Anthropic released its brand new Claude Fable 5, the first model in its highly anticipated Mythos class. The tech community immediately went wild for its superior capabilities, but Microsoft quickly slammed the brakes on internal adoption. While the company's customers can happily access the model through GitHub Copilot and Foundry, Redmond's own employees woke up to find it completely blocked on their internal tool selection screens.

The corporate lawyers stepped in with their usual panic, pointing out that Anthropic's new safety classifiers require actual data retention to function. This means the model saves user prompts and outputs for at least 30 days, and can keep suspicious logs for up to two entire years. Apparently, exposing paying customers' proprietary data to these terms is totally fine, but letting Microsoft's own secret sauce leak into Anthropic's servers is an absolute nightmare.

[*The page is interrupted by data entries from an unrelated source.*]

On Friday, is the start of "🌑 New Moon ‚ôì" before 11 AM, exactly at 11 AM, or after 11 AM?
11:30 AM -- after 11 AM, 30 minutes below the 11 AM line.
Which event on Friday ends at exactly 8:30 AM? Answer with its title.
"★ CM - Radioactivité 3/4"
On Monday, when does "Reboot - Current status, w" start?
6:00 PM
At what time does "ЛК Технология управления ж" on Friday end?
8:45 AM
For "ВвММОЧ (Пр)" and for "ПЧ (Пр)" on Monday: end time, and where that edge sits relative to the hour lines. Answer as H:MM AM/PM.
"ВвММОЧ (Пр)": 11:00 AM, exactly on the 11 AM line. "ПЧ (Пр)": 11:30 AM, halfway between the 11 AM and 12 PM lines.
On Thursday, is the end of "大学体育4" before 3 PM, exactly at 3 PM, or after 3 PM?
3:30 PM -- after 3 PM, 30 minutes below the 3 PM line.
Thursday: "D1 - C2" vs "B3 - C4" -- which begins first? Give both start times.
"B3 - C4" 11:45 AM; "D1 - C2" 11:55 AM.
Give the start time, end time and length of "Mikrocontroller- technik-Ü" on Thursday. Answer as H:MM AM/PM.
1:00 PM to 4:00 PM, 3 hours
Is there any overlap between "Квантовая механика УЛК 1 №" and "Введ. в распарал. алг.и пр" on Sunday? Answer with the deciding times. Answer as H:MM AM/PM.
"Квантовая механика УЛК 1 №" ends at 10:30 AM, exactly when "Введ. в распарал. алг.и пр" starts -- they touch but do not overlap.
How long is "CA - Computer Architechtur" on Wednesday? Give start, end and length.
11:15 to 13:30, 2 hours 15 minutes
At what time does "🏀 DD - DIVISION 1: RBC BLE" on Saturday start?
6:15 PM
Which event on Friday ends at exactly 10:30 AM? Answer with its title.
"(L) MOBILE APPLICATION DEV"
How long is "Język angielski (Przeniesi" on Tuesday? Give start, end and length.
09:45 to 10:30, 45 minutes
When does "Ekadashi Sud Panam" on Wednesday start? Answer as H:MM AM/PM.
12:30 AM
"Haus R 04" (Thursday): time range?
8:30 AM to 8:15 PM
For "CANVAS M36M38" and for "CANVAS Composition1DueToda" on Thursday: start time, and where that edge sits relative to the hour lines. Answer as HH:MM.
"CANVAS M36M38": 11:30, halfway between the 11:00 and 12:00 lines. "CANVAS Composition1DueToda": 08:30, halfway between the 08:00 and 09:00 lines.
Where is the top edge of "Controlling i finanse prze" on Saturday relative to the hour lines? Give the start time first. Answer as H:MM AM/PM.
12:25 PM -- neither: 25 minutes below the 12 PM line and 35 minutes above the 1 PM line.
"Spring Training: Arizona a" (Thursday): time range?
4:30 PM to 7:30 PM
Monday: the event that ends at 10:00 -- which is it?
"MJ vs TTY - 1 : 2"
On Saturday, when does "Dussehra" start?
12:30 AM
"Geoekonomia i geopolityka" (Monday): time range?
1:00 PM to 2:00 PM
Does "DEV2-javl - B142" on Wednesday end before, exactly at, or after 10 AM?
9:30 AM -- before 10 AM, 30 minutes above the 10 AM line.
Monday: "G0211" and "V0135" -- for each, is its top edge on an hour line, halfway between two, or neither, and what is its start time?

Other versions of Claude remain perfectly accessible to the staff, solely because they play nice with Zero Data Retention rules. Meanwhile, the fully unrestricted Claude Mythos 5 remains locked deep in Anthropic's vault, requiring special clearance. For the common folk, Claude Fable 5 acts as a highly protective parent, automatically routing any spicy queries about biology, chemistry, or cybersecurity straight to the older Opus 4.8 model.

It is a beautiful demonstration of how modern tech corporations actually view security. Privacy is a luxury feature to protect the company's own intellectual property, while the paying suckers on the outside get to act as unpaid crash test dummies for the latest, data-hungry neural networks.